- _What to do_
Which lines run from the one containing "我都不敢回想我们仨是怎么把这破箱子搬上高铁的。" through the end of the material? Transcribe them word for word, and only them.

- _Dataset records_
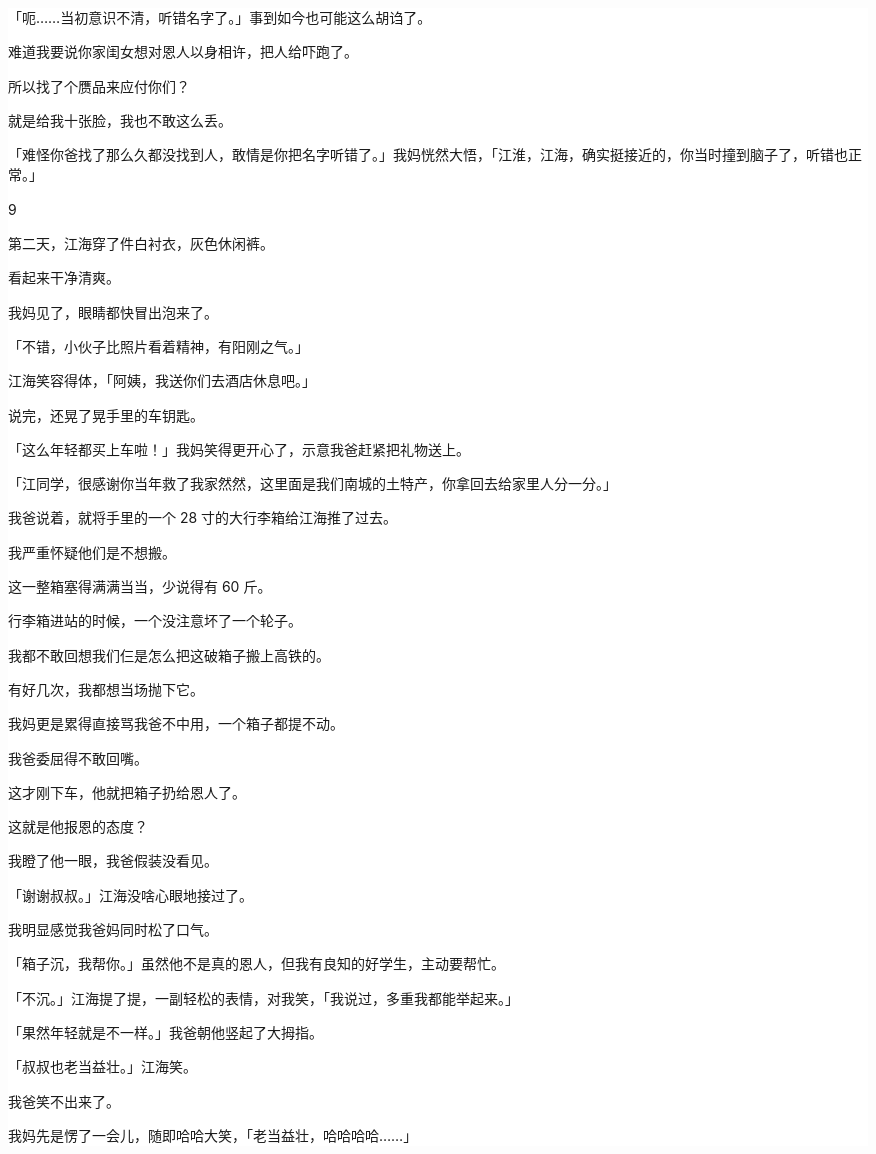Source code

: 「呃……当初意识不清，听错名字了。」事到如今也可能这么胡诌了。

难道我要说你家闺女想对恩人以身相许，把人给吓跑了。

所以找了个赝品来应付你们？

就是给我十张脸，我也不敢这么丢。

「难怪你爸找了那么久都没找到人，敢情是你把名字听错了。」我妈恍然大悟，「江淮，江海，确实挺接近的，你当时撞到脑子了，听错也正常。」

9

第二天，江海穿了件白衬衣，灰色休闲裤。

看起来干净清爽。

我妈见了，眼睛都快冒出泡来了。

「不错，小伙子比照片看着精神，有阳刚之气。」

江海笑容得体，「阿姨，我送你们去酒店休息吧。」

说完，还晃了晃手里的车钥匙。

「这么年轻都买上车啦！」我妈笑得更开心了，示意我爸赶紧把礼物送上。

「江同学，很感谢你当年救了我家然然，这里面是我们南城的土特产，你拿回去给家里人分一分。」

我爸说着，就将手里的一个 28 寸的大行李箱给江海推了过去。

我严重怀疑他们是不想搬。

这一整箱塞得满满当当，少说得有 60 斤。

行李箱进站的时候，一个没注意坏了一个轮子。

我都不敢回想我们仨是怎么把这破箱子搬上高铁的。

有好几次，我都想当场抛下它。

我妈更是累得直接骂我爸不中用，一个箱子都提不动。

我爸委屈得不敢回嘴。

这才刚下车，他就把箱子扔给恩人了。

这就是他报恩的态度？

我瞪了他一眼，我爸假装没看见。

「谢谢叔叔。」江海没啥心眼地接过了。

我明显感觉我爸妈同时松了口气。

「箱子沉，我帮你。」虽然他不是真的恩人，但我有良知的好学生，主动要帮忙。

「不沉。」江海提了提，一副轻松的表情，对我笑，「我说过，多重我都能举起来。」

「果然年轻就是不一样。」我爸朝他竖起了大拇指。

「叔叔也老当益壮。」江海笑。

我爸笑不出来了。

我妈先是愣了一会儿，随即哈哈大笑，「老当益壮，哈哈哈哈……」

- _Output_
我都不敢回想我们仨是怎么把这破箱子搬上高铁的。

有好几次，我都想当场抛下它。

我妈更是累得直接骂我爸不中用，一个箱子都提不动。

我爸委屈得不敢回嘴。

这才刚下车，他就把箱子扔给恩人了。

这就是他报恩的态度？

我瞪了他一眼，我爸假装没看见。

「谢谢叔叔。」江海没啥心眼地接过了。

我明显感觉我爸妈同时松了口气。

「箱子沉，我帮你。」虽然他不是真的恩人，但我有良知的好学生，主动要帮忙。

「不沉。」江海提了提，一副轻松的表情，对我笑，「我说过，多重我都能举起来。」

「果然年轻就是不一样。」我爸朝他竖起了大拇指。

「叔叔也老当益壮。」江海笑。

我爸笑不出来了。

我妈先是愣了一会儿，随即哈哈大笑，「老当益壮，哈哈哈哈……」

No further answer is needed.